(Stored data entries)
++++++++

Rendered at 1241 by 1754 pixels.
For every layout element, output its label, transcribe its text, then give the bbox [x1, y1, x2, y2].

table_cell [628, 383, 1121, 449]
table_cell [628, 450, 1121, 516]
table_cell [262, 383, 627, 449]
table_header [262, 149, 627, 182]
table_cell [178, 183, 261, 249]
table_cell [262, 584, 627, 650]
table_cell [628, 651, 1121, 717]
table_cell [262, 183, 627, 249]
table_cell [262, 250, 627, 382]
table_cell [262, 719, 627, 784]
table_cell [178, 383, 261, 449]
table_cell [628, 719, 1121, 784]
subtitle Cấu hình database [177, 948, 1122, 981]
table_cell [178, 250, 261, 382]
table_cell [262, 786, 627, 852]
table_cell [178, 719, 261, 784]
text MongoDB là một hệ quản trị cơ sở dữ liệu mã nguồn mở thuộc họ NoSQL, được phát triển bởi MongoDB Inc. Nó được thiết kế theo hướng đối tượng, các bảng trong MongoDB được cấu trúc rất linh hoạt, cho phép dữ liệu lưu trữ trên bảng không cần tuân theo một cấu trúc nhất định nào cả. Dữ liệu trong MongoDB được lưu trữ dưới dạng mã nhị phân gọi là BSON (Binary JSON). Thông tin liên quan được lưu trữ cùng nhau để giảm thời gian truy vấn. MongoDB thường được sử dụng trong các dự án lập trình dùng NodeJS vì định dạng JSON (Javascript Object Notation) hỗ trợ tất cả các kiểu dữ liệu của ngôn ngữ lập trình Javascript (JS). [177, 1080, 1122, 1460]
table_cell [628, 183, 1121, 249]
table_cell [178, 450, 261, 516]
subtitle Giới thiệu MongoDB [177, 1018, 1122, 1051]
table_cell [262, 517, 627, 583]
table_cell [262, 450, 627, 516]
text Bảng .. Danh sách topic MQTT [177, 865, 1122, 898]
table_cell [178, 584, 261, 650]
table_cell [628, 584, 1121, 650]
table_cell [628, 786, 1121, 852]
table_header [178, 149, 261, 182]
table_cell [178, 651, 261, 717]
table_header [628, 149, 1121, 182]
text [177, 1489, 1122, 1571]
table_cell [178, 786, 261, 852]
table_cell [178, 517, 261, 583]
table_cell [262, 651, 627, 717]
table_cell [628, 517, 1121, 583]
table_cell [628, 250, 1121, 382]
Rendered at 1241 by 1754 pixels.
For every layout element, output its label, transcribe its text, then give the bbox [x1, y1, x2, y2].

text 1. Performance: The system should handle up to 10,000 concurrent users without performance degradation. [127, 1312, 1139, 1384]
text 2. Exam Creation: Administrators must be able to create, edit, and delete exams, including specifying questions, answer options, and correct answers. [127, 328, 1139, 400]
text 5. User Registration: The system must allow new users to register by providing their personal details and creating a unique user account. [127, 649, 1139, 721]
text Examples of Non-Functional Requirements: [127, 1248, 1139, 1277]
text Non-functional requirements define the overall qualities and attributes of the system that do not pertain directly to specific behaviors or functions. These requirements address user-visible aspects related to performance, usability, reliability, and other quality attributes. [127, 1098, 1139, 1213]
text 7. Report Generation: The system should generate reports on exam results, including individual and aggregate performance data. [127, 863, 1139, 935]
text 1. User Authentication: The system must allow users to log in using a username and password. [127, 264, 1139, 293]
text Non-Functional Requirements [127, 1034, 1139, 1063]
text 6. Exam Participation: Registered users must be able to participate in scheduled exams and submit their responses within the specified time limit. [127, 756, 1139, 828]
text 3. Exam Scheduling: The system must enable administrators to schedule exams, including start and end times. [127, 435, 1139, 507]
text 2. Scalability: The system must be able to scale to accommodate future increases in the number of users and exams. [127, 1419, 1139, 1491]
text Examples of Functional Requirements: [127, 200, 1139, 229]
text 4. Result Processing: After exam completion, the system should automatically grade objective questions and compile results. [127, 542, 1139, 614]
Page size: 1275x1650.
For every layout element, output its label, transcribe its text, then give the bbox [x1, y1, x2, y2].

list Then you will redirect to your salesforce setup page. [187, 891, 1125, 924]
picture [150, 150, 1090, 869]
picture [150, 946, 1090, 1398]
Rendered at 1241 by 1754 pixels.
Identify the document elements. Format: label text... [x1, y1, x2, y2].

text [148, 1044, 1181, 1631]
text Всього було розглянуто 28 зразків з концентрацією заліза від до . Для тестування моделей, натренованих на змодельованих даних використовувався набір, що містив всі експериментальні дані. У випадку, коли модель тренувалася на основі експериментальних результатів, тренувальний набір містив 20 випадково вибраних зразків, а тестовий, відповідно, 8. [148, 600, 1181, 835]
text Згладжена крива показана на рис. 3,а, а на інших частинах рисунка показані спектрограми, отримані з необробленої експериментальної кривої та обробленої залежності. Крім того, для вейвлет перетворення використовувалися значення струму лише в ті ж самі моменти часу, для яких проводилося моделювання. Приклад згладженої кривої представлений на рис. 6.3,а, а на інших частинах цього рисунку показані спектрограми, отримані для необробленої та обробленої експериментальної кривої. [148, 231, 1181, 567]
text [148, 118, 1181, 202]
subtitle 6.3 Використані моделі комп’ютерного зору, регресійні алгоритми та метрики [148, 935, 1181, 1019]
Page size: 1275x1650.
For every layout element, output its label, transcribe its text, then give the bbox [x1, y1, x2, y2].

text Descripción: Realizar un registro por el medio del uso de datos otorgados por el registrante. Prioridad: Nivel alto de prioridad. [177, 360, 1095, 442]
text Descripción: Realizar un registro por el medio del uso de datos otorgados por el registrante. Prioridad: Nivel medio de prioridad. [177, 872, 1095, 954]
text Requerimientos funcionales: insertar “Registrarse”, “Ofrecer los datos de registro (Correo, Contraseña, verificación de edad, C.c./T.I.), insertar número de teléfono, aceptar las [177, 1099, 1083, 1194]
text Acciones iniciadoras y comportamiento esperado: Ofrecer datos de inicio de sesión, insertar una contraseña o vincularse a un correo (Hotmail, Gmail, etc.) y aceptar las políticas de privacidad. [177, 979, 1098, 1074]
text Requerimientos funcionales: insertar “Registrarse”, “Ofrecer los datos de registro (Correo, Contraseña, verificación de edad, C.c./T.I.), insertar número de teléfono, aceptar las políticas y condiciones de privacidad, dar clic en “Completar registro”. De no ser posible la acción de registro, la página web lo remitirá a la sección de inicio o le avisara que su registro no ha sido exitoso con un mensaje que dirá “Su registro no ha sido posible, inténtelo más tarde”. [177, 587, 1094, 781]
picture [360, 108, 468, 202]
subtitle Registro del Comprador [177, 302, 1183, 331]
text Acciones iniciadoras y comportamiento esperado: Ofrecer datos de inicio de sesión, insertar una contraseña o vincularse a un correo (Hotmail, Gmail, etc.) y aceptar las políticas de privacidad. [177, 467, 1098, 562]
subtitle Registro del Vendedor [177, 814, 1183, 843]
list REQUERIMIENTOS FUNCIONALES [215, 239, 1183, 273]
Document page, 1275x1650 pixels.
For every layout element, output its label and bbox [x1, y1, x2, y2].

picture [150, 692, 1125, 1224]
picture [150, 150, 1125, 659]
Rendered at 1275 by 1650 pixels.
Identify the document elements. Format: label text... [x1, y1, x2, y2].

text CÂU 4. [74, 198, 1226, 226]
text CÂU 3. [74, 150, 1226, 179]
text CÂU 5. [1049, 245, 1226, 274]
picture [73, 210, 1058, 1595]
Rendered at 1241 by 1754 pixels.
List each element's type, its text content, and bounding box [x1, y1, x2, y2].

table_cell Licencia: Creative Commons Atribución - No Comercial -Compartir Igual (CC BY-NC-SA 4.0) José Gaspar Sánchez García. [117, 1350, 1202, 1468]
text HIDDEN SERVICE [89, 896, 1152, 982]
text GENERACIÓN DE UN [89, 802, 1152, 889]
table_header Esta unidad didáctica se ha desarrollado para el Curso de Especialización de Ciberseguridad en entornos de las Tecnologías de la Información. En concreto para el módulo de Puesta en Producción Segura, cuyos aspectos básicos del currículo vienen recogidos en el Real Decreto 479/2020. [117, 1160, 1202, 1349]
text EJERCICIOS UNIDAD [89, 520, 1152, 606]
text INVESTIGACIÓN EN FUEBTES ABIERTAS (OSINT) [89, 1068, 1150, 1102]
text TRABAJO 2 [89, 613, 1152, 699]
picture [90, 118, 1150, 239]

++++++++

▶ _What to produce_: The reply should consist solely of the lines of the data, exact, from the opening line through the line with "table_cell [262, 183, 627, 249]", inclusive.

▶ _Written reply_:
Rendered at 1241 by 1754 pixels.
For every layout element, output its label, transcribe its text, then give the bbox [x1, y1, x2, y2].

table_cell [628, 383, 1121, 449]
table_cell [628, 450, 1121, 516]
table_cell [262, 383, 627, 449]
table_header [262, 149, 627, 182]
table_cell [178, 183, 261, 249]
table_cell [262, 584, 627, 650]
table_cell [628, 651, 1121, 717]
table_cell [262, 183, 627, 249]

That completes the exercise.